Śniadanie to najważniejszy posiłek w ciągu dnia. Tak zawsze mawiali moi rodzice i dziadkowie. Zdarza się, że nie zdążę zjeść śniadania w domu. Jednak wiem to już dzień wcześniej, że może być ciężko z posiłkami w ciągu dnia. Planujemy wyjazdy, weekendy, urodziny dla dziecka – a o naszym codziennym żywieniu zapominamy. A działania spontaniczne w tym wypadku mogą okazać się wtopą. Ci, którzy wybierają dietę pudełkową mają z bani. Ale osoby, które same szykują sobie posiłki powinny pomyśleć o menu dzień wcześniej.

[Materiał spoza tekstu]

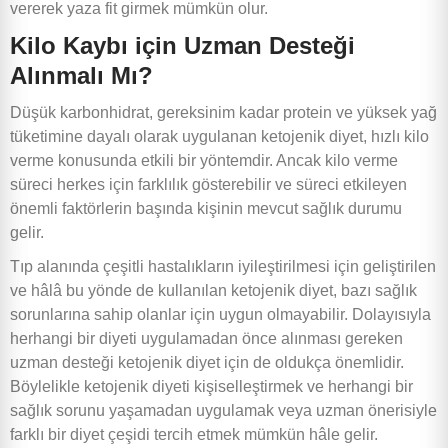
vererek yaza fit girmek mümkün olur.
Kilo Kaybı için Uzman Desteği
Alınmalı Mı?
Düşük karbonhidrat, gereksinim kadar protein ve yüksek yağ
tüketimine dayalı olarak uygulanan ketojenik diyet, hızlı kilo
Ürünlerimiz
verme konusunda etkili bir yöntemdir. Ancak kilo verme
süreci herkes için farklılık gösterebilir ve süreci etkileyen
önemli faktörlerin başında kişinin mevcut sağlık durumu
ksek Proteinli Gıdalar ve İçecekler
gelir.
Tıp alanında çeşitli hastalıkların iyileştirilmesi için geliştirilen
ntajlı Hazır Paketler
ve hâlâ bu yönde de kullanılan ketojenik diyet, bazı sağlık
sorunlarına sahip olanlar için uygun olmayabilir. Dolayısıyla
ksek Proteinli Toz İçecekler
herhangi bir diyeti uygulamadan önce alınması gereken
uzman desteği ketojenik diyet için de oldukça önemlidir.
Böylelikle ketojenik diyeti kişiselleştirmek ve herhangi bir
sin Takviyeleri
sağlık sorunu yaşamadan uygulamak veya uzman önerisiyle
farklı bir diyet çeşidi tercih etmek mümkün hâle gelir.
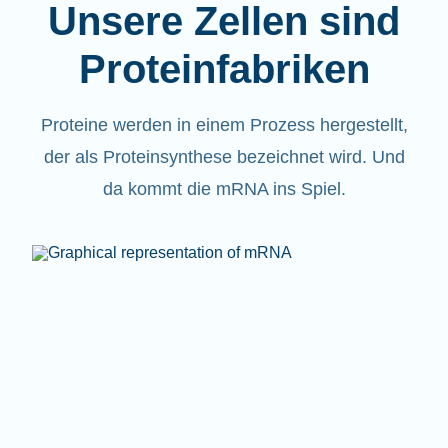
Unsere Zellen sind
Proteinfabriken
Proteine werden in einem Prozess hergestellt,
der als Proteinsynthese bezeichnet wird. Und
da kommt die mRNA ins Spiel.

No więc patrzę w kalendarz i jak widzę spotkanie w Centrum o 8 rano to wiem, że w życiu nie wstanę pół godziny wcześniej, by zjeść śniadanie w domu. Poza tym nauczyłam się już, że najlepszą porą na śniadanie u mnie to 10.00. Każdy ma inaczej i powinien dostosować odżywianie do swoich potrzeb, a nie do tego co krzyczą wszyscy dookoła. Idą święta więc jajka są już na tapecie. Do tego kasza, awokado i wystarczy. W końcu nie biegam jutro po Warszawie więc po co się przejadać od rana? Szybkie śniadanie na dobry początek dnia!
Składniki:
½ mozzarelli poszarpanej
½ awokado pokrojonego w plastry
2 jajka na twardo
1 szklanka bulguru średnioziarnistego lub dowolnie innej kaszy
⅓ ogórka zielonego
liście świeżej bazylii
sól, pieprz
garść orzechów pini podprażonych na suchej patelni
Sos: 2 łyżki jogurtu naturalnego
1 łyżka soku z limonki
1 łyżka posiekanej zielonej pietruszki
Przygotowanie:
Bulgur zalej wrzącą wodą, przykryj i odstaw na 15 minut. Do miski wrzuć miękką kaszę i wymieszaj z resztą składników. Elementy sosu wymieszaj lecz nie łącz go z sałatą. Jeśli potrawę chcesz zabrać do pracy – weź sos w osobnym pojemniku.

Marta
2 kwietnia 2019Pani Dario, wszystko wyglada pięknie i chętnie dziś spróbuję ją zrobić 🙂 Mam tylko pytanie ile porcji uda nam się uzyskać z tej ilości składników?